Task directions —
In the records below, find the line that contains "هندزفری ایرپاد بلوتوثی مدل M10" and the line that contains "339,000 تومان". Set down exactly those lines and every line between them, and nothing more.
++++ Available data
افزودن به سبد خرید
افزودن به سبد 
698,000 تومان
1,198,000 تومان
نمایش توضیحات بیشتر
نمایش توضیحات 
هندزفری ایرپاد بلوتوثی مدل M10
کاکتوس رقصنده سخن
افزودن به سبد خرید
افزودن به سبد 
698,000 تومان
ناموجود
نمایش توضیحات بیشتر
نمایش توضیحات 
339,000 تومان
++++++++
++++ Available data
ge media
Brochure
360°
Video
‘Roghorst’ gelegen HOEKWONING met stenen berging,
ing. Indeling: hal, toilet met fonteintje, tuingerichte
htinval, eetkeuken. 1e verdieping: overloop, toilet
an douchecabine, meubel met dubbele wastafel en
++++++++
Expected output —
هندزفری ایرپاد بلوتوثی مدل M10
کاکتوس رقصنده سخن
افزودن به سبد خرید
افزودن به سبد 
698,000 تومان
ناموجود
نمایش توضیحات بیشتر
نمایش توضیحات 
339,000 تومان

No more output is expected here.